The reason is that the offense is tightly wound (such as the first first graphic in this section), and as such is the defense. If a team has 8 offensive personnel within the box (5 OL, TE, QB, RB), a 4-3 or a 3-4 scheme has no problem in allocating 8 or 9 personnel (4 DL, 3 LB, 2 S’s). The closer the defense is aligned, the more you can manipulate those fronts and stunts. Inside guys can go out, outside guys can go in. Defensive lineman can drop, safeties can blitz from depth.
Most traditional iterations of the Zone coverage fall into
two different styles. Full field zone, or a zone concept high and man concept low. There are other versions, other styles, but for the purpose of this conversation we will start there. As long as offenses remain tightly wound, lots of personnel on defense can cover offensive personnel in the pass game. Whether that is in man, or in zone coverage.
For most offensive schemes, coverages have answers for, but the question is how much of a deviation do you want from the coverage that makes you the most powerful in regards to depth of scheme? In reality spread asks most cover 2 teams to use 6 guys in coverage. Power teams it is far less than that. The more you have to adjust and alter your rules from your base coverage and alignment, there are bound to be mistakes. The challenge is always in limiting those mistakes and blown coverages.

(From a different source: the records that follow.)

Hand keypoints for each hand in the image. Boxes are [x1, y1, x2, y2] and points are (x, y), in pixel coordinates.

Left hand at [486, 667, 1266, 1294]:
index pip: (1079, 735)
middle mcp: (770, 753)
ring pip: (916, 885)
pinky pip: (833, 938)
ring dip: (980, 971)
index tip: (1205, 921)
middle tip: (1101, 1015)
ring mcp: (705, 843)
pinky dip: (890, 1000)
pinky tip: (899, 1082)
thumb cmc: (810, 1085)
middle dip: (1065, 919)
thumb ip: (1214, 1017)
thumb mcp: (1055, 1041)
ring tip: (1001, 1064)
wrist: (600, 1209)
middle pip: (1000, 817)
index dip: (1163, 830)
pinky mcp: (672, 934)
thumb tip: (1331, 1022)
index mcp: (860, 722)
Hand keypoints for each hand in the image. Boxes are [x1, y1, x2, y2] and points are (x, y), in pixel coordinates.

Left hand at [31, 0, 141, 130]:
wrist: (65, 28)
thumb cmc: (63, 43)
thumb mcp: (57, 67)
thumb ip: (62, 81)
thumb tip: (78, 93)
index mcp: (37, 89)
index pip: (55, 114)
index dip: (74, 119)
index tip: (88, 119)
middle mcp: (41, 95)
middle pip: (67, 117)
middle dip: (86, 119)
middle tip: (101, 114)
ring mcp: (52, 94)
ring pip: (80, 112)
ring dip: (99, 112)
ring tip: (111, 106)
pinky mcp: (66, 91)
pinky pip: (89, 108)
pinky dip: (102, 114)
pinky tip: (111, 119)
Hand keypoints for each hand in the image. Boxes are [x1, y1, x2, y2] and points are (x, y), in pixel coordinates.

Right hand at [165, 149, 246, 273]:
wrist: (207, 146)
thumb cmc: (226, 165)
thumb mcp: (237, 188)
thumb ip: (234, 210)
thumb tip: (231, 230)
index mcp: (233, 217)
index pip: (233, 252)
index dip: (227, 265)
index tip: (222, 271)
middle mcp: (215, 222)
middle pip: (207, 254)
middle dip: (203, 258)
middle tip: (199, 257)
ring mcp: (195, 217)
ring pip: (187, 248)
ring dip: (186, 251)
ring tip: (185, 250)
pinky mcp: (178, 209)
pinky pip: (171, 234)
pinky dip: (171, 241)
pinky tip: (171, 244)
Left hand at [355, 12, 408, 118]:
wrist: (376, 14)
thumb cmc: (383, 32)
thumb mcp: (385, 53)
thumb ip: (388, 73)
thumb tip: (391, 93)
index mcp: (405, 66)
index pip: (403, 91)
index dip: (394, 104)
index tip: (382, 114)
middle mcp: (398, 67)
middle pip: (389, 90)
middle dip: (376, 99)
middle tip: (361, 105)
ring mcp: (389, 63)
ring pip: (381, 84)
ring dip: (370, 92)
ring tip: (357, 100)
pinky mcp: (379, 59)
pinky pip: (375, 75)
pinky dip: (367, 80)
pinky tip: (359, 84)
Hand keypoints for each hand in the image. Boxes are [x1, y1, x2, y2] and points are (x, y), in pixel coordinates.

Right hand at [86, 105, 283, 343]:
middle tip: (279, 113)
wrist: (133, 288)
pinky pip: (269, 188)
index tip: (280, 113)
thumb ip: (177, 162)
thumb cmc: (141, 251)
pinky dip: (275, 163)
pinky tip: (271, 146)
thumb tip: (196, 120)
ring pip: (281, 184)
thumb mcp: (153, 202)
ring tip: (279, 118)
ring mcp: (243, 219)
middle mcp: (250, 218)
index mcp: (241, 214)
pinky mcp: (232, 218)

What I will discuss in the next installment is how Cover 2 specifically handles those variations and how coaches have married their desires for pressure with flexibility and soundness at the same time. The final installment is marrying blitz scheme to coverage schemes to handle not only spread but power offenses.
We have seen the aftereffects of these conflicts over the past few years. A concession to make yourself sound or more flexible in another has made you weak in another. Finding the happy medium, to make your base defense effective and adjusting to all the offense asks of you is not an easy task.